Read the following:
- Fantomina is the oldest text we’ll be reading this term. It’s from the early 1700s (over 100 years before A Doll’s House was written). As such, although it’s certainly shorter than A Doll’s House, you may need to spend a little more time with it because the writing style and language use may take some getting used to. Fantomina Is what we referred to as a “novella,” and by that I don’t mean a Spanish-language soap opera! A literary novella is essentially a work that is longer than a short story, but shorter than a novel. Once you’ve read the literature and the chapter from A Vindication of the Rights of Woman, get to work on the discussion.
- Chapter 8 (pgs. 80-84) of A Vindication of the Rights of Woman by Mary Wollstonecraft.
Respond to the following questions:
- What role does the theme of performance play in this story?
- The main character invents the name “Fantomina” for herself. Why that name? What about the other names? What does the name “Beauplaisir” mean?
- How is it possible that Beauplaisir would not recognize Fantomina in her other guises?

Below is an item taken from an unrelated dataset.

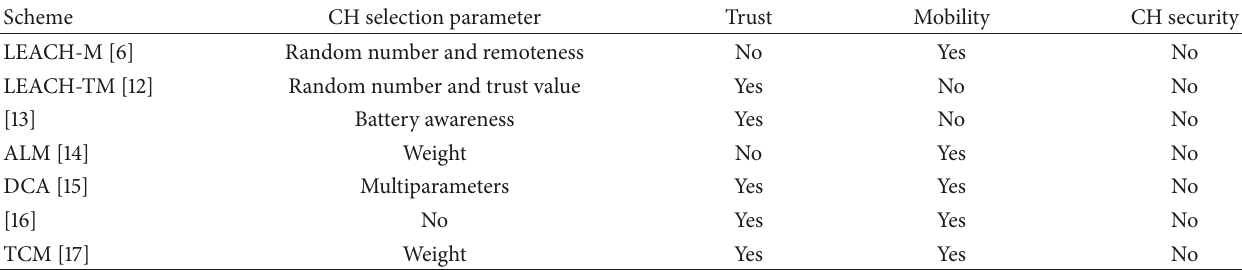
Table 1: Comparative analysis of different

- Wollstonecraft (2017) argues that “advice about behaviour and about all the various ways of preserving a good reputation—advice that has been so strenuously forced on the female world—is a glittering poison that forms a crust around morality and eats away its substance,” and she explains that this causes women to “acquire … an artificial way of behaving” (p. 80). How are Fantomina’s actions an example of what Wollstonecraft is referring to?